### TASK INSTRUCTIONS
Exactly how many lines in the entries contain "coffee"? Give that number alone.

Paired box coordinates
———

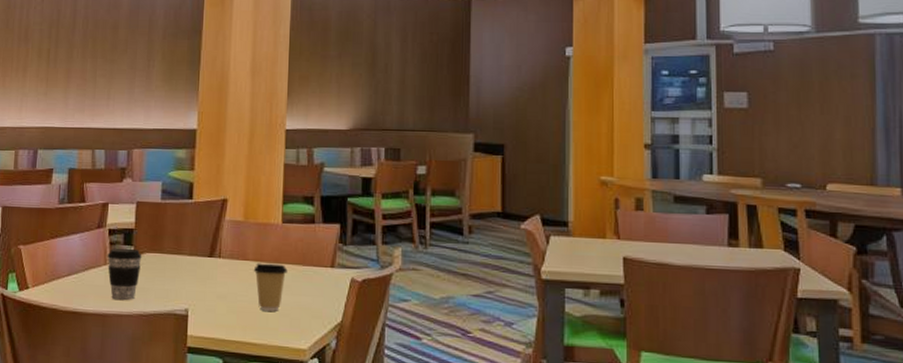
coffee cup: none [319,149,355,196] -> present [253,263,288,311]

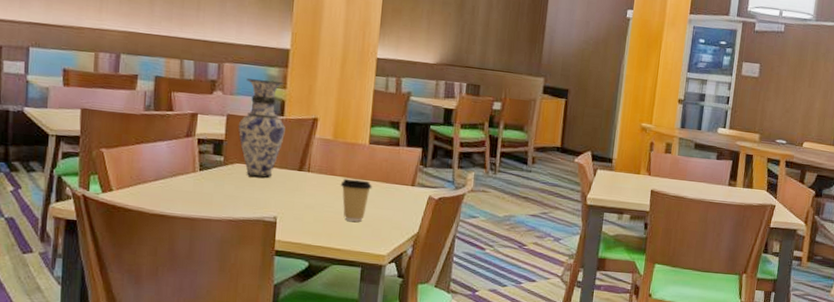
coffee cup: present [107,248,142,301] -> none [196,157,232,207]
vase: none [147,162,194,267] -> present [238,78,285,178]

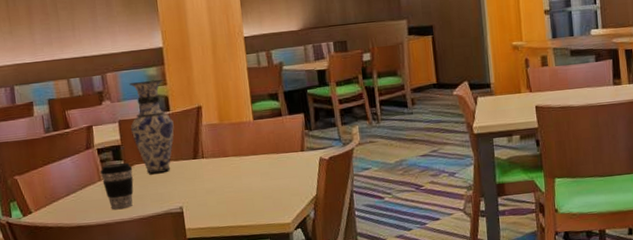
coffee cup: none [196,157,232,207] -> present [100,162,134,210]
coffee cup: present [340,178,372,222] -> none [234,155,265,197]

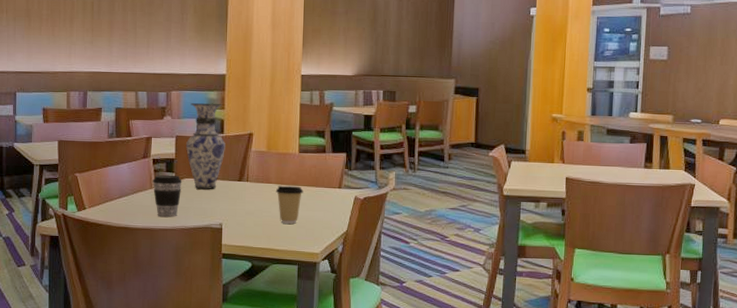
coffee cup: none [234,155,265,197] -> present [275,185,304,224]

———

### SOLVED PROBLEM
5